Flux: implementing efficient RBF layer

Hi,
I am new to Flux and could use some feedback on how to optimize some code.
Using the source code for the Dense layer as a reference I made a radial basis function (RBF) layer. I am able to train networks using the new RBF layer, but it is significantly slower than the corresponding Dense layer. In the example I included below the forward pass takes around 75 times as long for the RBF network than for the MLP. For the backwards pass the RBF network takes around 50 times longer than the MLP.

I was expecting the RBF layer to be a bit slower, but not this much slower, so I hope there is a way to speed it up. I have included a minimal working example below.

using Flux
using Flux.Losses: logitcrossentropy
using Flux: onehotbatch
using BenchmarkTools
# ---Radial basis function layer---
"""Radial basis function layer"""
struct rbf{S<:AbstractArray, T<:AbstractArray}
    V::S
    β::T
end

function rbf(in::Integer, out::Integer;
             initV = Flux.glorot_uniform, β0 = 1.0f0)
    V = initV(in, out)
    β = β0*ones(Float32, out)
    return rbf(V, β)
end

Flux.@functor rbf
function (a::rbf)(x::AbstractArray)

    batchsize = size(x)[2]
    numIn = size(x)[1] 
    numOut = size(a.V)[2] # number of units in the RBF layer

    #= a.V and x are matrices, with the same number of rows, but different numbers of columns.
    Each column of x represents a different datapoint, and each column of V is a template/centroid.

■ DATA EXTRACT
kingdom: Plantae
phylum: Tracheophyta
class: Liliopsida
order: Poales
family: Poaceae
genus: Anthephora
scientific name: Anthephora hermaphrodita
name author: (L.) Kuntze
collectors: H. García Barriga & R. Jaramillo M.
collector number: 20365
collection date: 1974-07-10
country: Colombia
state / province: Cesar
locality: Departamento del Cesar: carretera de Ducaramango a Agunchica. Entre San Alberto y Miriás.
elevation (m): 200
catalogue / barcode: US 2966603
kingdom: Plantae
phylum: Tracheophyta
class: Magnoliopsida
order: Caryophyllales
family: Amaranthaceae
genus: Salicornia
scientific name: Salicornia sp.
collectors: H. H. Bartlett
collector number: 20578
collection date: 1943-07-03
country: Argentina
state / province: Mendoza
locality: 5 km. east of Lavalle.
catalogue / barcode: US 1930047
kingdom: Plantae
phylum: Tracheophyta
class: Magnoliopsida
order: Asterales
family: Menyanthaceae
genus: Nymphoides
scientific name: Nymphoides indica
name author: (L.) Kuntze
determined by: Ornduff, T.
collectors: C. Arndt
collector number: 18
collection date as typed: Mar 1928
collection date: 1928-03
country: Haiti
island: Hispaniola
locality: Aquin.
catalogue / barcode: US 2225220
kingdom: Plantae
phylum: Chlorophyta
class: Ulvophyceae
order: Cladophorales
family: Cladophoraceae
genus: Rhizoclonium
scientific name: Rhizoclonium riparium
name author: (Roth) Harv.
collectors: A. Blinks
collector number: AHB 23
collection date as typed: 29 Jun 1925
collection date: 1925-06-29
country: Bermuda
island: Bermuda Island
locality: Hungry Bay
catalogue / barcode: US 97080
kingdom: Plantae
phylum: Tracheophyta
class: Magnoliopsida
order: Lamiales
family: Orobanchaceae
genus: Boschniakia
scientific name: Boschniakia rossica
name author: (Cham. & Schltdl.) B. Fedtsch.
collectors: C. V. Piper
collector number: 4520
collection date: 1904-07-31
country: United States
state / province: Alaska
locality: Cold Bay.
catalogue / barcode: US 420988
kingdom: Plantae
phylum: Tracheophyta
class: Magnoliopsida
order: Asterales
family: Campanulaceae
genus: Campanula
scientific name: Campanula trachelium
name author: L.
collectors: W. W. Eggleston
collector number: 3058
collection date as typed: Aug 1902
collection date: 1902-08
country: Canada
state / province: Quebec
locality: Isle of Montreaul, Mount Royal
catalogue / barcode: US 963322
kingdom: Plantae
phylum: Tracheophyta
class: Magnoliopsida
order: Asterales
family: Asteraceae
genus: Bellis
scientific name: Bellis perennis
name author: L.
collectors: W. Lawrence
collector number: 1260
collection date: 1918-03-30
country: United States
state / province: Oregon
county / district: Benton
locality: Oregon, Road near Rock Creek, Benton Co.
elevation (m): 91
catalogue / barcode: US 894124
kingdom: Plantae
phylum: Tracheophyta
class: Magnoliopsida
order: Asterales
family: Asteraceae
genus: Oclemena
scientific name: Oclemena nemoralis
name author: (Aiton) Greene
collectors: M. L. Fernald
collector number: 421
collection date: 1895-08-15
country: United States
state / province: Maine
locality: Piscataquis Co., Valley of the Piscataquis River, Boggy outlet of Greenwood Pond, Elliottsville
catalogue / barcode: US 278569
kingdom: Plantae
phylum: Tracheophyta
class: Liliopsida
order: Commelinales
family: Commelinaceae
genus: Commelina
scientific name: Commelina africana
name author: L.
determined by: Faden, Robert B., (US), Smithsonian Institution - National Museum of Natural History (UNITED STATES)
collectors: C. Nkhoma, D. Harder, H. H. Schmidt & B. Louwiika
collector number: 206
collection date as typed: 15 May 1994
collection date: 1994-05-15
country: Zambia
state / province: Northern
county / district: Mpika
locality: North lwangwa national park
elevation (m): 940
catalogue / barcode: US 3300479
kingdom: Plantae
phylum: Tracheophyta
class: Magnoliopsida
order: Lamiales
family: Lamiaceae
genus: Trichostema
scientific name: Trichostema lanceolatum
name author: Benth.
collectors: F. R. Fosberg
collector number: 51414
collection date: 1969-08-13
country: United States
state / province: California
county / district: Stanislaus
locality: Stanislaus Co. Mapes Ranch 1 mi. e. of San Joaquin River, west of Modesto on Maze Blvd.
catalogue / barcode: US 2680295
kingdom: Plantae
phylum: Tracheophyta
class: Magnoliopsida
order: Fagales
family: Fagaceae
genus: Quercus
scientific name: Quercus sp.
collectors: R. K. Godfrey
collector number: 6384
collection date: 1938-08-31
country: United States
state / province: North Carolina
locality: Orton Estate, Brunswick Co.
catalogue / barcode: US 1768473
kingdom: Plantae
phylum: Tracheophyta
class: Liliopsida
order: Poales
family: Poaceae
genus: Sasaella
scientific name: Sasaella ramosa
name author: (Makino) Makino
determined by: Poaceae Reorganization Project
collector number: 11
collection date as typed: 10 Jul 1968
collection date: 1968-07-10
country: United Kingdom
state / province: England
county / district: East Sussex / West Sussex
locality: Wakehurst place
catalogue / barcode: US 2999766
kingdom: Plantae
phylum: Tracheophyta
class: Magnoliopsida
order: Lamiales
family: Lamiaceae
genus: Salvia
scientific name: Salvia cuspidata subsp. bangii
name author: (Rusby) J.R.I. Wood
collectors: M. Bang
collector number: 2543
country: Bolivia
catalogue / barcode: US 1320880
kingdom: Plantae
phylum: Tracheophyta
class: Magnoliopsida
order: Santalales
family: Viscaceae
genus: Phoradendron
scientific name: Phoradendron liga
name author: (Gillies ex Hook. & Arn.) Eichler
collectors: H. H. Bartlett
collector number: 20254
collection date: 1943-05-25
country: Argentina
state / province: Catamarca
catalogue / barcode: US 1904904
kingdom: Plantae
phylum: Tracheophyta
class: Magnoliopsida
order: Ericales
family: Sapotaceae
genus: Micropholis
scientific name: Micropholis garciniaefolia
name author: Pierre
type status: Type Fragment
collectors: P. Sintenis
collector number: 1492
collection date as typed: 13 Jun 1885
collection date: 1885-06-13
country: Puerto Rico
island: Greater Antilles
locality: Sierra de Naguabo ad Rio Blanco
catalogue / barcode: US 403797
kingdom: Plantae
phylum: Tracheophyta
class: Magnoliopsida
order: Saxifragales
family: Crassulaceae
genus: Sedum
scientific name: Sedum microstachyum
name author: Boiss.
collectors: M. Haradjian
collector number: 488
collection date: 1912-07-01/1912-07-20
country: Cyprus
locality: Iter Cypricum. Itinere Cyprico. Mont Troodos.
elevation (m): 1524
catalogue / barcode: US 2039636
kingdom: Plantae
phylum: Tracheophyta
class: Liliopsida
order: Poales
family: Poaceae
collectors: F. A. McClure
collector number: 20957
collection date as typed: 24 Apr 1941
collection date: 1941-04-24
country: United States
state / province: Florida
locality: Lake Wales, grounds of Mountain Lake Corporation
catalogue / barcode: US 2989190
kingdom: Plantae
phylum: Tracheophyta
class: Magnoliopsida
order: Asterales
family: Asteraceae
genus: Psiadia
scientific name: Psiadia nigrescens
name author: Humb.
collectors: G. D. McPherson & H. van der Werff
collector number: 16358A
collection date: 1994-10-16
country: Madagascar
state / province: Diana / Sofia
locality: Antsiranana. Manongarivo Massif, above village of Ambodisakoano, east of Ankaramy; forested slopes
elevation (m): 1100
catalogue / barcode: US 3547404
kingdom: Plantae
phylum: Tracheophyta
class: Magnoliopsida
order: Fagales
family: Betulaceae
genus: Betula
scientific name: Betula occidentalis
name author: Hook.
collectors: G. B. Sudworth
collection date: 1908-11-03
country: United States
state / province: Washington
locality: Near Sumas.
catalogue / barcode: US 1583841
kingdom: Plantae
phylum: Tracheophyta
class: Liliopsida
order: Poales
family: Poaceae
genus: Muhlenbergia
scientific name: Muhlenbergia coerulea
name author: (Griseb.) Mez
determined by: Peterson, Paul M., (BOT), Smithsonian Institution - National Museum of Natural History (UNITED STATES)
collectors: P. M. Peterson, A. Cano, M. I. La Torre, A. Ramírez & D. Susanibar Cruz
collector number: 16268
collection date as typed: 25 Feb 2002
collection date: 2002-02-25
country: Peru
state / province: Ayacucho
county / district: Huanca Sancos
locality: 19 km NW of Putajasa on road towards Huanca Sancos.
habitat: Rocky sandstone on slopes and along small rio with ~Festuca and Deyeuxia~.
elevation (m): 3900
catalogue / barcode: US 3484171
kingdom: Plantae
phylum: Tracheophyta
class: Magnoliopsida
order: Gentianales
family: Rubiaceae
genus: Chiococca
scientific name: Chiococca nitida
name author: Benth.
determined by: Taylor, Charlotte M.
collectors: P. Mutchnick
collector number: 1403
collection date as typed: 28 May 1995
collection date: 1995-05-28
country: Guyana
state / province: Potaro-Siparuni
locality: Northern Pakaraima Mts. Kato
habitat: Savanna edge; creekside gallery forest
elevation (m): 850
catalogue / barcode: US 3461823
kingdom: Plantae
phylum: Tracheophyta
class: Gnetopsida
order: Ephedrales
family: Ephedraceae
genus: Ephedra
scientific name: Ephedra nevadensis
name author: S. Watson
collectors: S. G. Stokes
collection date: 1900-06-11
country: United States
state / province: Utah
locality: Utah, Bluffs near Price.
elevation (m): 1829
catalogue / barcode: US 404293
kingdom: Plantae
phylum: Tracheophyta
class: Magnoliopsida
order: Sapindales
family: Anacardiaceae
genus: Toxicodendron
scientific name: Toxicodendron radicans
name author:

■ CHALLENGES
- a) In the Flux RBF layer post, about how many times longer does the RBF network's forward pass take than the MLP's?
- b) Pick up the post on the Flux RBF layer after its final line and carry it on.

■ SET OF ANSWERS
- a) Around 75 times as long.

- b)
    For each datapoint we compute the squared Euclidean distance to each of the columns of V. =#
    d = a.V.-reshape(x, (numIn, 1, batchsize))
    d = (sum(abs2, d, dims=1))
    # Here size(d) = (1, numOut, batchsize) so next the singleton dimension is dropped
    d = reshape(d, (numOut, batchsize))
    return exp.(-a.β.*d)
end


# Generate a batch of 128 dummy datapoints
x = rand(Float32, 784,128)
y = onehotbatch(rand(0:9, 128), 0:9)

#Initialize network
rbfNet = Chain(rbf(784, 100), Dense(100, 10))
mlpNet = Chain(Dense(784, 100), Dense(100, 10))

println("Timing of forward pass in RBF network")
@btime rbfNet(x)
println("Timing of forward pass in MLP network")
@btime mlpNet(x)

θrbf = Flux.params(rbfNet)
println("Timing of backward pass in RBF network")
@btime ∇θrbf = gradient(() -> logitcrossentropy(rbfNet(x), y), θrbf) # compute gradient

θmlp = Flux.params(mlpNet)
println("Timing of backward pass in MLP network")
@btime ∇θmlp = gradient(() -> logitcrossentropy(mlpNet(x), y), θmlp) # compute gradient

Running this gives me the following output (training on CPU):

Timing of forward pass in RBF network
  9.407 ms (13 allocations: 38.39 MiB)
Timing of forward pass in MLP network
  128.350 μs (6 allocations: 110.41 KiB)
Timing of backward pass in RBF network
  22.873 ms (39184 allocations: 78.88 MiB)
Timing of backward pass in MLP network
  464.771 μs (669 allocations: 926.17 KiB)
1 Like

You can try with converting y to Float32

Thanks for the suggestion dhairyagandhi96.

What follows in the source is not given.